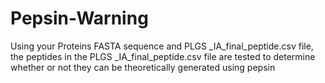 # Pepsin-Warning
Using your Proteins FASTA sequence and PLGS _IA_final_peptide.csv file, the peptides in the PLGS _IA_final_peptide.csv file are tested to determine whether or not they can be theoretically generated using pepsin

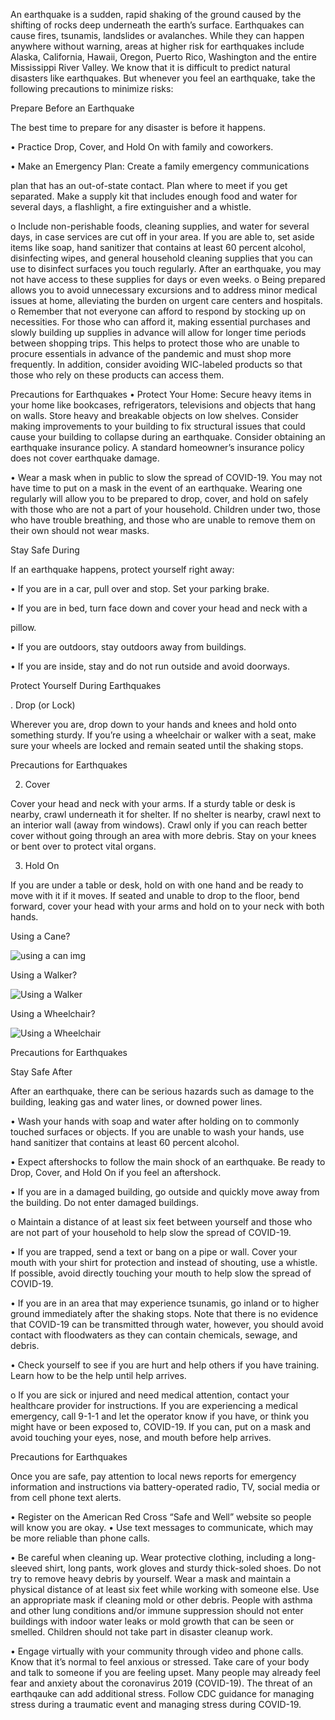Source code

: 
An earthquake is a sudden, rapid shaking of the ground caused by the shifting
of rocks deep underneath the earth’s surface. Earthquakes can cause fires,
tsunamis, landslides or avalanches. While they can happen anywhere without
warning, areas at higher risk for earthquakes include Alaska, California, Hawaii,
Oregon, Puerto Rico, Washington and the entire Mississippi River Valley.
We know that it is difficult to predict natural disasters like earthquakes. But whenever you feel an earthquake, take the following precautions to minimize risks:


Prepare Before an Earthquake


The best time to prepare for any disaster is before it happens.


• Practice Drop, Cover, and Hold On with family and coworkers.


• Make an Emergency Plan: Create a family emergency communications


plan that has an out-of-state contact. Plan where to meet if you get separated. Make a supply kit that includes enough food and water for several days, a flashlight, a fire extinguisher and a whistle.
    
    
o Include non-perishable foods, cleaning supplies, and water for several days, in case services are cut off in your area. If you are able to, set aside items like soap, hand sanitizer that contains at least 60 percent alcohol, disinfecting wipes, and general household cleaning supplies that you can use to disinfect surfaces you touch regularly. After an earthquake, you may not have access to these supplies for days or even weeks.
o Being prepared allows you to avoid unnecessary excursions and to address minor medical issues at home, alleviating the burden on urgent care centers and hospitals.
o Remember that not everyone can afford to respond by stocking up on necessities. For those who can afford it, making essential purchases and slowly building up supplies in advance will allow for longer time periods between shopping trips. This helps to protect those who are unable to procure essentials in advance of the pandemic and must shop more frequently. In addition, consider avoiding WIC-labeled products so that those who rely on these products can access them.
   
 Precautions for Earthquakes
 • Protect Your Home: Secure heavy items in your home like bookcases, refrigerators, televisions and objects that hang on walls. Store heavy and breakable objects on low shelves. Consider making improvements to your building to fix structural issues that could cause your building to collapse during an earthquake. Consider obtaining an earthquake insurance policy. A standard homeowner’s insurance policy does not cover earthquake damage.
 
 
• Wear a mask when in public to slow the spread of COVID-19. You may not have time to put on a mask in the event of an earthquake. Wearing one regularly will allow you to be prepared to drop, cover, and hold on safely with those who are not a part of your household. Children under two, those who have trouble breathing, and those who are unable to remove them on their own should not wear masks.


  Stay Safe During
  
If an earthquake happens, protect yourself right away:


  • If you are in a car, pull over and stop. Set your parking brake.
  
• If you are in bed, turn face down and cover your head and neck with a

pillow.

• If you are outdoors, stay outdoors away from buildings.


• If you are inside, stay and do not run outside and avoid doorways.


 Protect Yourself During Earthquakes
 
 
. Drop (or Lock)


Wherever you are, drop down to your hands and knees and hold onto something sturdy. If you’re using a wheelchair or walker with a seat, make sure your wheels are locked and remain seated until the shaking stops.

 Precautions for Earthquakes
 
 2. Cover


Cover your head and neck with your arms. If a sturdy table or desk is nearby, crawl underneath it for shelter. If no shelter is nearby, crawl next to an interior wall (away from windows). Crawl only if you can reach better cover without going through an area with more debris. Stay on your knees or bent over to protect vital organs.


3. Hold On


If you are under a table or desk, hold on with one hand and be ready to move with it if it moves. If seated and unable to drop to the floor, bend forward, cover your head with your arms and hold on to your neck with both hands.


Using a Cane?

![using a can img](https://user-images.githubusercontent.com/64910825/114278590-27c0b780-9a4e-11eb-92e5-93975b3713c6.png)

 Using a Walker?
 
 ![Using a Walker](https://user-images.githubusercontent.com/64910825/114278662-7c643280-9a4e-11eb-8bd6-0a3573460f96.png)
 
  Using a Wheelchair?
  
  ![Using a Wheelchair](https://user-images.githubusercontent.com/64910825/114278689-94d44d00-9a4e-11eb-80dc-803da525f0fa.png)
  
 Precautions for Earthquakes
 
 
Stay Safe After


After an earthquake, there can be serious hazards such as damage to the building, leaking gas and water lines, or downed power lines.


  • Wash your hands with soap and water after holding on to commonly touched surfaces or objects. If you are unable to wash your hands, use hand sanitizer that contains at least 60 percent alcohol.
  
  
• Expect aftershocks to follow the main shock of an earthquake. Be ready to Drop, Cover, and Hold On if you feel an aftershock.


• If you are in a damaged building, go outside and quickly move away from the building. Do not enter damaged buildings.


  o Maintain a distance of at least six feet between yourself and those who are not part of your household to help slow the spread of COVID-19.
  
  
 • If you are trapped, send a text or bang on a pipe or wall. Cover your mouth with your shirt for protection and instead of shouting, use a whistle. If possible, avoid directly touching your mouth to help slow the spread of COVID-19.
 
 
• If you are in an area that may experience tsunamis, go inland or to higher ground immediately after the shaking stops. Note that there is no evidence that COVID-19 can be transmitted through water, however, you should avoid contact with floodwaters as they can contain chemicals, sewage, and debris.


• Check yourself to see if you are hurt and help others if you have training. Learn how to be the help until help arrives.


  o If you are sick or injured and need medical attention, contact your healthcare provider for instructions. If you are experiencing a medical emergency, call 9-1-1 and let the operator know if you have, or think you might have or been exposed to, COVID-19. If you can, put on a mask and avoid touching your eyes, nose, and mouth before help arrives.
 
Precautions for Earthquakes


 Once you are safe, pay attention to local news reports for emergency information and instructions via battery-operated radio, TV, social media or from cell phone text alerts.
 
• Register on the American Red Cross “Safe and Well” website so people will know you are okay.
• Use text messages to communicate, which may be more reliable than phone calls.


• Be careful when cleaning up. Wear protective clothing, including a long- sleeved shirt, long pants, work gloves and sturdy thick-soled shoes. Do not try to remove heavy debris by yourself. Wear a mask and maintain a physical distance of at least six feet while working with someone else. Use an appropriate mask if cleaning mold or other debris. People
with asthma and other lung conditions and/or immune
suppression should not enter buildings with indoor water leaks or mold growth that can be seen or smelled. Children should not take part in disaster cleanup work.


• Engage virtually with your community through video and phone calls. Know that it’s normal to feel anxious or stressed. Take care of your body and talk to someone if you are feeling upset. Many people may already feel fear and anxiety about the coronavirus 2019 (COVID-19). The threat of an earthqauke can add additional stress. Follow CDC guidance for managing stress during a traumatic event and managing stress during COVID-19.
☆ ☆ ☆ ☆
• [Requirement]
Your copy should match every record exactly and contain no pictures.

• [Response]
 # Pepsin-Warning
Using your Proteins FASTA sequence and PLGS _IA_final_peptide.csv file, the peptides in the PLGS _IA_final_peptide.csv file are tested to determine whether or not they can be theoretically generated using pepsin

Source code

: 
An earthquake is a sudden, rapid shaking of the ground caused by the shifting
of rocks deep underneath the earth’s surface. Earthquakes can cause fires,
tsunamis, landslides or avalanches. While they can happen anywhere without
warning, areas at higher risk for earthquakes include Alaska, California, Hawaii,
Oregon, Puerto Rico, Washington and the entire Mississippi River Valley.
We know that it is difficult to predict natural disasters like earthquakes. But whenever you feel an earthquake, take the following precautions to minimize risks:


Prepare Before an Earthquake


The best time to prepare for any disaster is before it happens.


• Practice Drop, Cover, and Hold On with family and coworkers.


• Make an Emergency Plan: Create a family emergency communications


plan that has an out-of-state contact. Plan where to meet if you get separated. Make a supply kit that includes enough food and water for several days, a flashlight, a fire extinguisher and a whistle.
    
    
o Include non-perishable foods, cleaning supplies, and water for several days, in case services are cut off in your area. If you are able to, set aside items like soap, hand sanitizer that contains at least 60 percent alcohol, disinfecting wipes, and general household cleaning supplies that you can use to disinfect surfaces you touch regularly. After an earthquake, you may not have access to these supplies for days or even weeks.
o Being prepared allows you to avoid unnecessary excursions and to address minor medical issues at home, alleviating the burden on urgent care centers and hospitals.
o Remember that not everyone can afford to respond by stocking up on necessities. For those who can afford it, making essential purchases and slowly building up supplies in advance will allow for longer time periods between shopping trips. This helps to protect those who are unable to procure essentials in advance of the pandemic and must shop more frequently. In addition, consider avoiding WIC-labeled products so that those who rely on these products can access them.
   
 Precautions for Earthquakes
 • Protect Your Home: Secure heavy items in your home like bookcases, refrigerators, televisions and objects that hang on walls. Store heavy and breakable objects on low shelves. Consider making improvements to your building to fix structural issues that could cause your building to collapse during an earthquake. Consider obtaining an earthquake insurance policy. A standard homeowner’s insurance policy does not cover earthquake damage.
 
 
• Wear a mask when in public to slow the spread of COVID-19. You may not have time to put on a mask in the event of an earthquake. Wearing one regularly will allow you to be prepared to drop, cover, and hold on safely with those who are not a part of your household. Children under two, those who have trouble breathing, and those who are unable to remove them on their own should not wear masks.


  Stay Safe During
  
If an earthquake happens, protect yourself right away:


  • If you are in a car, pull over and stop. Set your parking brake.
  
• If you are in bed, turn face down and cover your head and neck with a

pillow.

• If you are outdoors, stay outdoors away from buildings.


• If you are inside, stay and do not run outside and avoid doorways.


 Protect Yourself During Earthquakes
 
 
. Drop (or Lock)


Wherever you are, drop down to your hands and knees and hold onto something sturdy. If you’re using a wheelchair or walker with a seat, make sure your wheels are locked and remain seated until the shaking stops.

 Precautions for Earthquakes
 
 2. Cover


Cover your head and neck with your arms. If a sturdy table or desk is nearby, crawl underneath it for shelter. If no shelter is nearby, crawl next to an interior wall (away from windows). Crawl only if you can reach better cover without going through an area with more debris. Stay on your knees or bent over to protect vital organs.


3. Hold On


If you are under a table or desk, hold on with one hand and be ready to move with it if it moves. If seated and unable to drop to the floor, bend forward, cover your head with your arms and hold on to your neck with both hands.


Using a Cane?

![using a can img](https://user-images.githubusercontent.com/64910825/114278590-27c0b780-9a4e-11eb-92e5-93975b3713c6.png)

 Using a Walker?
 
 ![Using a Walker](https://user-images.githubusercontent.com/64910825/114278662-7c643280-9a4e-11eb-8bd6-0a3573460f96.png)
 
  Using a Wheelchair?
  
  ![Using a Wheelchair](https://user-images.githubusercontent.com/64910825/114278689-94d44d00-9a4e-11eb-80dc-803da525f0fa.png)
  
 Precautions for Earthquakes
 
 
Stay Safe After


After an earthquake, there can be serious hazards such as damage to the building, leaking gas and water lines, or downed power lines.


  • Wash your hands with soap and water after holding on to commonly touched surfaces or objects. If you are unable to wash your hands, use hand sanitizer that contains at least 60 percent alcohol.
  
  
• Expect aftershocks to follow the main shock of an earthquake. Be ready to Drop, Cover, and Hold On if you feel an aftershock.


• If you are in a damaged building, go outside and quickly move away from the building. Do not enter damaged buildings.


  o Maintain a distance of at least six feet between yourself and those who are not part of your household to help slow the spread of COVID-19.
  
  
 • If you are trapped, send a text or bang on a pipe or wall. Cover your mouth with your shirt for protection and instead of shouting, use a whistle. If possible, avoid directly touching your mouth to help slow the spread of COVID-19.
 
 
• If you are in an area that may experience tsunamis, go inland or to higher ground immediately after the shaking stops. Note that there is no evidence that COVID-19 can be transmitted through water, however, you should avoid contact with floodwaters as they can contain chemicals, sewage, and debris.


• Check yourself to see if you are hurt and help others if you have training. Learn how to be the help until help arrives.


  o If you are sick or injured and need medical attention, contact your healthcare provider for instructions. If you are experiencing a medical emergency, call 9-1-1 and let the operator know if you have, or think you might have or been exposed to, COVID-19. If you can, put on a mask and avoid touching your eyes, nose, and mouth before help arrives.
 
Precautions for Earthquakes


 Once you are safe, pay attention to local news reports for emergency information and instructions via battery-operated radio, TV, social media or from cell phone text alerts.
 
• Register on the American Red Cross “Safe and Well” website so people will know you are okay.
• Use text messages to communicate, which may be more reliable than phone calls.


• Be careful when cleaning up. Wear protective clothing, including a long- sleeved shirt, long pants, work gloves and sturdy thick-soled shoes. Do not try to remove heavy debris by yourself. Wear a mask and maintain a physical distance of at least six feet while working with someone else. Use an appropriate mask if cleaning mold or other debris. People
with asthma and other lung conditions and/or immune
suppression should not enter buildings with indoor water leaks or mold growth that can be seen or smelled. Children should not take part in disaster cleanup work.


• Engage virtually with your community through video and phone calls. Know that it’s normal to feel anxious or stressed. Take care of your body and talk to someone if you are feeling upset. Many people may already feel fear and anxiety about the coronavirus 2019 (COVID-19). The threat of an earthqauke can add additional stress. Follow CDC guidance for managing stress during a traumatic event and managing stress during COVID-19.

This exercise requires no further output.